- _Supplied information_:
......
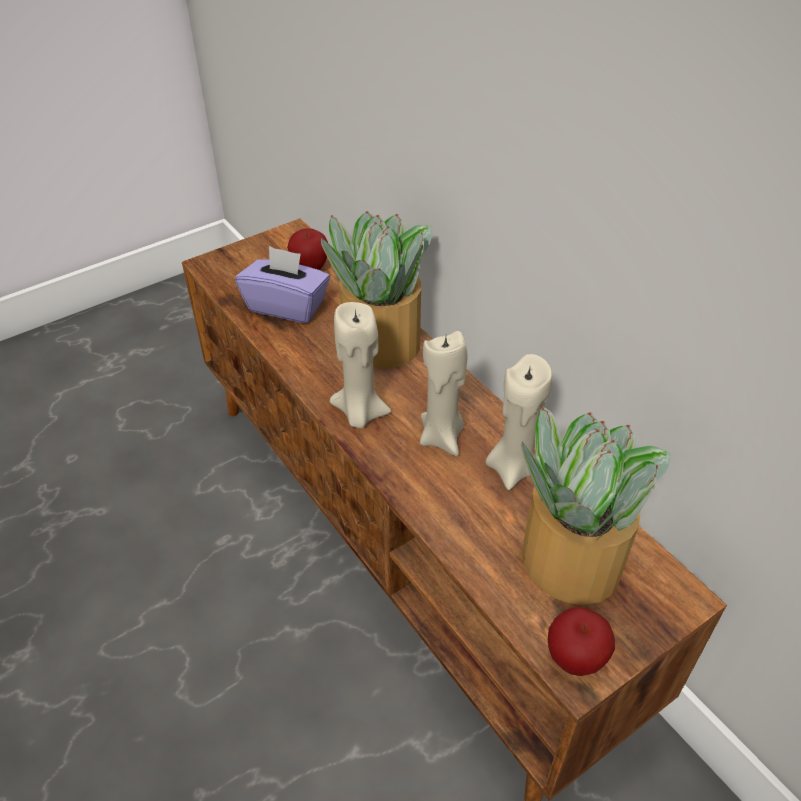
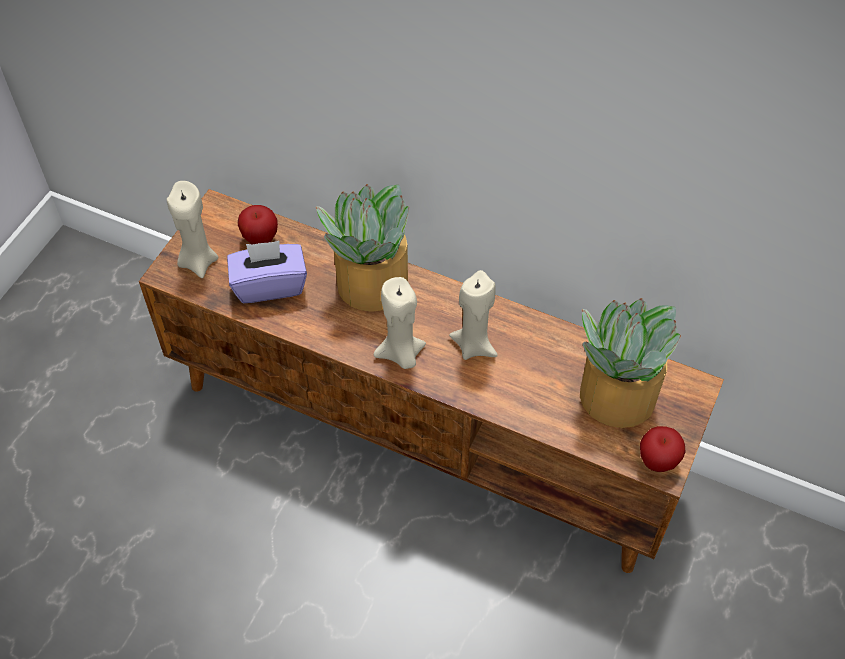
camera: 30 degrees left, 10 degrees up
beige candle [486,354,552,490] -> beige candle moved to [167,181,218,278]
......
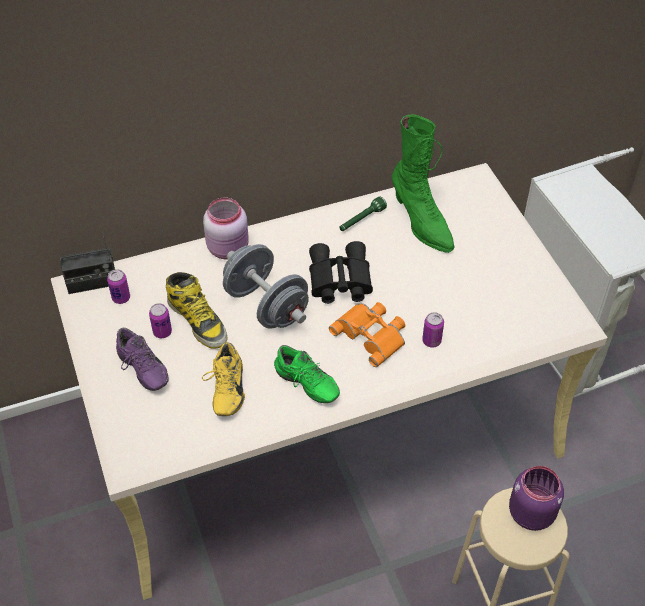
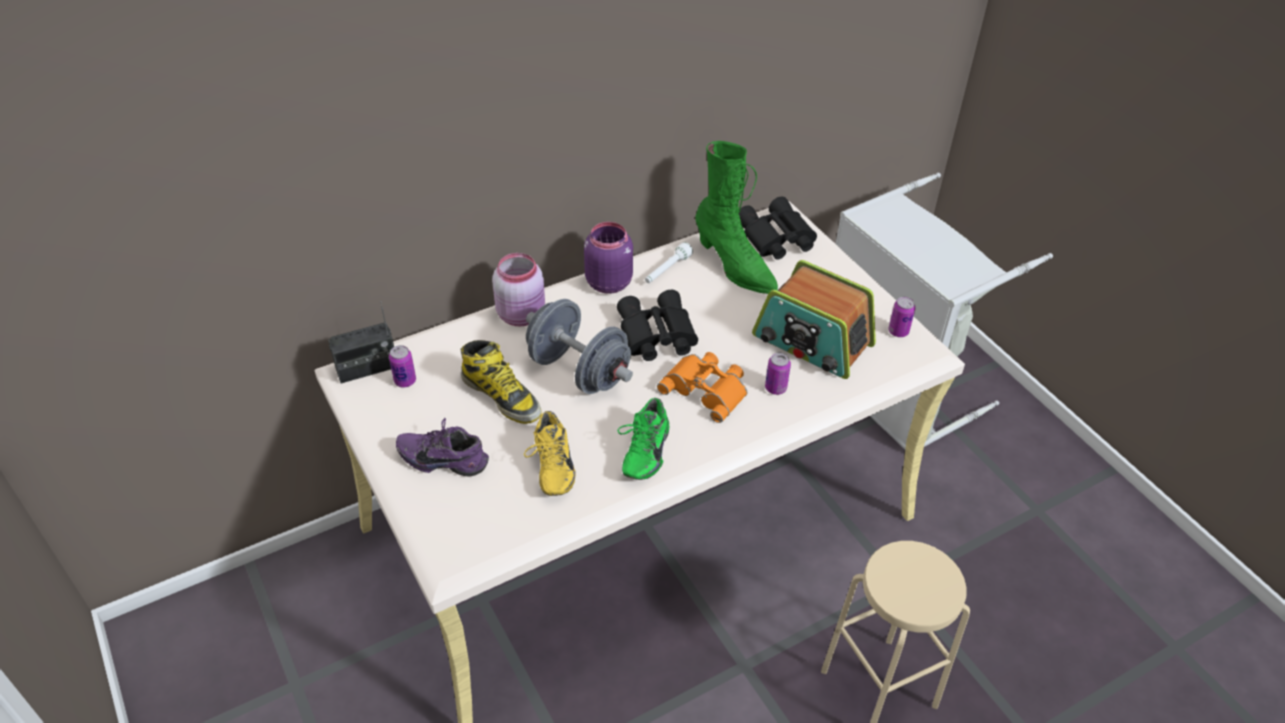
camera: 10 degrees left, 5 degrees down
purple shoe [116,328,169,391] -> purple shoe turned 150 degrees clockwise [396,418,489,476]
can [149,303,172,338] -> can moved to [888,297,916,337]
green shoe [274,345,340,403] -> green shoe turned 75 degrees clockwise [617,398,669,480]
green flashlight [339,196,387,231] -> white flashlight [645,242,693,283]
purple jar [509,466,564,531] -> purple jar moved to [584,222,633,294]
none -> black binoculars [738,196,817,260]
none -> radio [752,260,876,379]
......
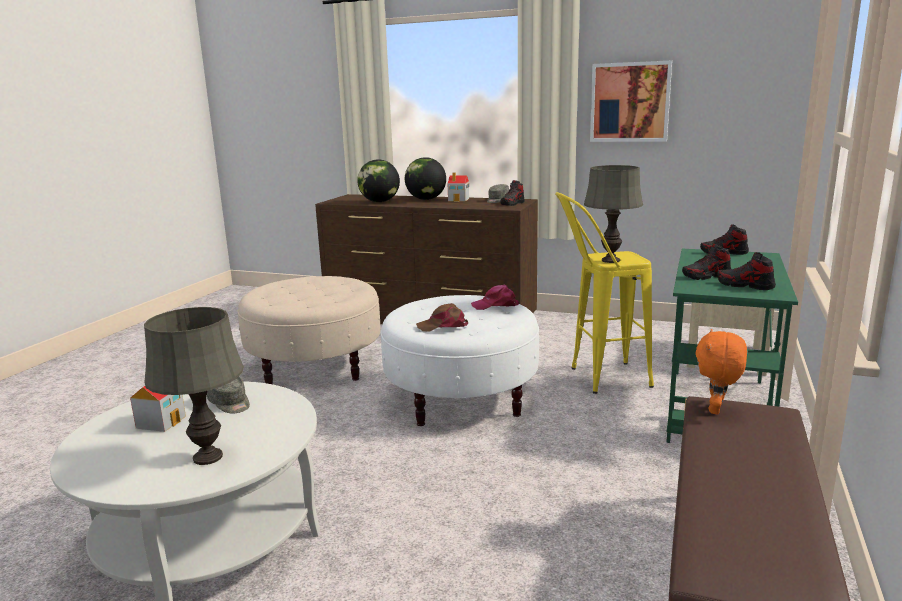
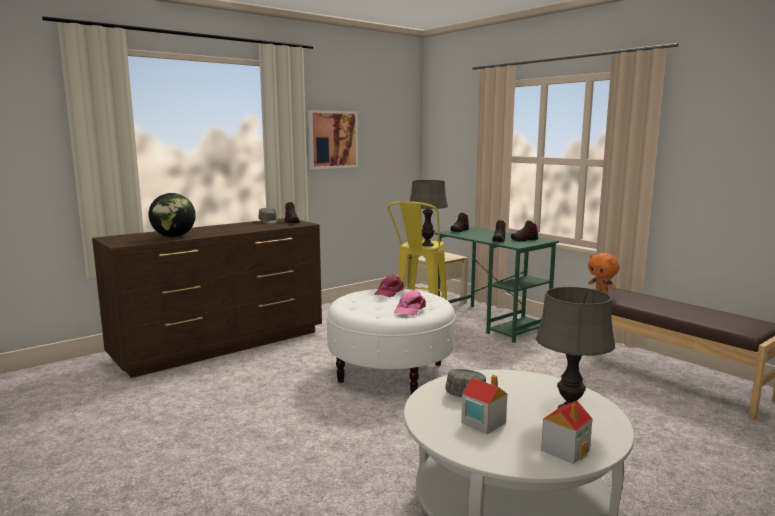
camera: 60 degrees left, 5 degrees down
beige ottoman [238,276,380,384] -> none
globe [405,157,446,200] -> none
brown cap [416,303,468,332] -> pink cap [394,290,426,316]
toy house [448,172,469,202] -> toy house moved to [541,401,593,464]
......
- _Instructions for the task_:
Please output the lines of the listing above that fall in the stretch from the one with "camera: 60 degrees left, 5 degrees down" through the one with "toy house [448,172,469,202]", exactly and only those.

- _Task output_:
camera: 60 degrees left, 5 degrees down
beige ottoman [238,276,380,384] -> none
globe [405,157,446,200] -> none
brown cap [416,303,468,332] -> pink cap [394,290,426,316]
toy house [448,172,469,202] -> toy house moved to [541,401,593,464]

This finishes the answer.